(Extract to read)
Capability · Framework — fine-tuning

Text Generation Inference (TGI)

TGI powers the Hugging Face Inference API and Inference Endpoints. It's a Rust/Python server built around continuous batching, FlashAttention-based kernels, tensor parallelism, and support for GPTQ / AWQ / EETQ quantisation. For open-weights serving on your own GPUs, TGI and vLLM are the two benchmark engines most teams evaluate.

Framework facts

Category
fine-tuning
Language
Rust / Python
License
Apache-2.0
Repository
https://github.com/huggingface/text-generation-inference

Install

docker pull ghcr.io/huggingface/text-generation-inference:latest
docker run --gpus all --shm-size 1g -p 8080:80 \
  ghcr.io/huggingface/text-generation-inference:latest \
  --model-id meta-llama/Meta-Llama-3.1-8B-Instruct

Quickstart

curl http://localhost:8080/v1/chat/completions \
  -H 'Content-Type: application/json' \
  -d '{"model":"tgi","messages":[{"role":"user","content":"hi"}]}'

Alternatives

  • vLLM — strong competitor, often faster on same hardware
  • Triton Inference Server (NVIDIA) — broader ML serving
  • TensorRT-LLM — NVIDIA-optimised engine
  • LoRAX — multi-LoRA specialization of TGI

Frequently asked questions

TGI vs vLLM?
(End Extract to read)
(Available data)
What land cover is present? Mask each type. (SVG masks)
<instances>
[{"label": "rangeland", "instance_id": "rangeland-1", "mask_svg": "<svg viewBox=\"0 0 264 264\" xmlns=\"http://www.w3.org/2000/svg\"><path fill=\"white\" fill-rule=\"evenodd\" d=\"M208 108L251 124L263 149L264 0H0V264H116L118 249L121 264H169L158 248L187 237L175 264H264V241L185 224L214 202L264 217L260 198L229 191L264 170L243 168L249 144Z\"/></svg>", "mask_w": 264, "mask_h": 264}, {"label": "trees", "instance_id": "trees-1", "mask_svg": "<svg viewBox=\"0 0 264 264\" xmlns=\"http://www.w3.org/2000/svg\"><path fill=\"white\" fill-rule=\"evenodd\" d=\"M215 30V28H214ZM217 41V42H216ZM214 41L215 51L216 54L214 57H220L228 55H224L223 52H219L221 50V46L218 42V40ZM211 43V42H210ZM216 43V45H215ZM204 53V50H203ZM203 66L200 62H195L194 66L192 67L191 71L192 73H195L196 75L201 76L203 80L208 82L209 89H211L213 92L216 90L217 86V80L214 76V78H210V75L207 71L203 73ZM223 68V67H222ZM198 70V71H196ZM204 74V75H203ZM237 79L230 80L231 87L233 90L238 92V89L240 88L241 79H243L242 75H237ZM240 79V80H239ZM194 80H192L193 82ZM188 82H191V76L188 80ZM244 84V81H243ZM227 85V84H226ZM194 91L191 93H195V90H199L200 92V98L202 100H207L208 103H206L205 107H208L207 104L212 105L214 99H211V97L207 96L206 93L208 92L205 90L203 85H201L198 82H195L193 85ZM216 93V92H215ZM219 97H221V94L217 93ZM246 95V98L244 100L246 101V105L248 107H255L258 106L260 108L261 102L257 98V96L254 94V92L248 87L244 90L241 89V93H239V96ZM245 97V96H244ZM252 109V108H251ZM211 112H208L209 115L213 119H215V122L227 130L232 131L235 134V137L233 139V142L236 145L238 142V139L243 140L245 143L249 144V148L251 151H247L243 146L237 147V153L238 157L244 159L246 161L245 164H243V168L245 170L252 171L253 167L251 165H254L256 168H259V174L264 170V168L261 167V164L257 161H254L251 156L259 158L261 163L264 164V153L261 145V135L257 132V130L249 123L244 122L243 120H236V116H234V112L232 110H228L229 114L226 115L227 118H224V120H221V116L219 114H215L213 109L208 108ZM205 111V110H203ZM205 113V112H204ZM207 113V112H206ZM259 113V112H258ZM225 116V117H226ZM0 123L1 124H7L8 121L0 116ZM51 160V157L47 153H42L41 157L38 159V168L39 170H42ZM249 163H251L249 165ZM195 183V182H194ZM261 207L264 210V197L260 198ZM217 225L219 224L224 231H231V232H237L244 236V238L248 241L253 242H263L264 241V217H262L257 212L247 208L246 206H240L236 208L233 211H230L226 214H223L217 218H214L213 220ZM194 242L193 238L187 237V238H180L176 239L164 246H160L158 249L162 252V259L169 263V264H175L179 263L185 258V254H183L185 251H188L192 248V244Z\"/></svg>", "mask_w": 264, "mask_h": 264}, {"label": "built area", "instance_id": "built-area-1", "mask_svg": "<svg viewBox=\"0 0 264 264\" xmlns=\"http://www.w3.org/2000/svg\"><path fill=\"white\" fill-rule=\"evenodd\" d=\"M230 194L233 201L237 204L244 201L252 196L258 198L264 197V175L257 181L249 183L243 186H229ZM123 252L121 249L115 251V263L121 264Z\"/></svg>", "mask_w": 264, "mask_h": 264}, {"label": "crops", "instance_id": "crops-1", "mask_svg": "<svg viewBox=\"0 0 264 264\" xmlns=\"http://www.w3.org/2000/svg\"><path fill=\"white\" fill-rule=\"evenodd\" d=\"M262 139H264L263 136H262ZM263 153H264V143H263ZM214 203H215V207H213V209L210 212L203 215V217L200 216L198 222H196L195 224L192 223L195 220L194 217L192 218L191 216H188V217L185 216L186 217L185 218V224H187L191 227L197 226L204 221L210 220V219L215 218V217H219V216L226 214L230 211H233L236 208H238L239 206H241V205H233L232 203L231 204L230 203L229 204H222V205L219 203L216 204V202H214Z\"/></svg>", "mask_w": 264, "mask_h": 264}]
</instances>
(End Available data)
Problem to solve
On the TGI page, why is vLLM called a strong competitor? Explain in one to three sentences.

Written solution
The page calls vLLM a strong competitor because it is often faster on the same hardware. It also says that TGI and vLLM are the two benchmark engines most teams evaluate for serving open weights on their own GPUs.